== SUPPLIED RECORDS ==
╭──
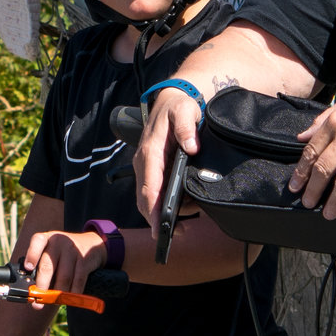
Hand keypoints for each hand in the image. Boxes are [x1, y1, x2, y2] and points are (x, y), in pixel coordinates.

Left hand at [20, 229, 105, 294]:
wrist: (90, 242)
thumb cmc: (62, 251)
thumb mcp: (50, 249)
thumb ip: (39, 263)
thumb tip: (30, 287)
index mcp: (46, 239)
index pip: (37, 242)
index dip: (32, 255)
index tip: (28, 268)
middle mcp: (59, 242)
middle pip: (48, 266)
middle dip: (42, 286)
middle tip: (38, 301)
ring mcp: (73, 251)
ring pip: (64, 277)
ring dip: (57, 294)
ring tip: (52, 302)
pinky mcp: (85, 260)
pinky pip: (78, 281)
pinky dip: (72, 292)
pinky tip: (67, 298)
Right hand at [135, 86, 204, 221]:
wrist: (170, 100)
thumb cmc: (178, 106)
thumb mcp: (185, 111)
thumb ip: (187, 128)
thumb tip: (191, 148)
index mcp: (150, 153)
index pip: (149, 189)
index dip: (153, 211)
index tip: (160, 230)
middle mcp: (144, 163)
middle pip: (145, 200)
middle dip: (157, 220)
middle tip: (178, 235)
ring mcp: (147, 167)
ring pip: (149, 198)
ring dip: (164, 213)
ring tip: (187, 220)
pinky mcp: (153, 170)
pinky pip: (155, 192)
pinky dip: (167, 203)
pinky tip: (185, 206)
╰──
╭──
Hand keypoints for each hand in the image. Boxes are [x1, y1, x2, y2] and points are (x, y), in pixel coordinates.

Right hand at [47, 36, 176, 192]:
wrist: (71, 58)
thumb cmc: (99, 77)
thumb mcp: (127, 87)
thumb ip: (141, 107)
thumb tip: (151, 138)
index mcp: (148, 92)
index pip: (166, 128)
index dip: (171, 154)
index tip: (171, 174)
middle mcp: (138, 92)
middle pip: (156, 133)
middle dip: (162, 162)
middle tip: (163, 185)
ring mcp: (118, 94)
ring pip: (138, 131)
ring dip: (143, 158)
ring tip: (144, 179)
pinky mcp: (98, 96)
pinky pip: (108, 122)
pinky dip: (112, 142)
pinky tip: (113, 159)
╰──
╭──
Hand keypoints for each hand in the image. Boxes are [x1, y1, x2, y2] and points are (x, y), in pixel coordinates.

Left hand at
╰──
== ACTION ITEM ==
Look above for the line holding "index dip: (171, 154)". Print it and every line after it, exactly, through the line holding "pinky tip: (113, 159)".

== OUTPUT OF THE EXERCISE ==
index dip: (171, 154)
index tip: (171, 174)
middle mcp: (138, 92)
middle pip: (156, 133)
middle dip: (162, 162)
middle tip: (163, 185)
ring mcp: (118, 94)
ring pip: (138, 131)
ring dip: (143, 158)
ring tip: (144, 179)
pinky mcp: (98, 96)
pinky pip: (108, 122)
pinky dip: (112, 142)
pinky tip: (113, 159)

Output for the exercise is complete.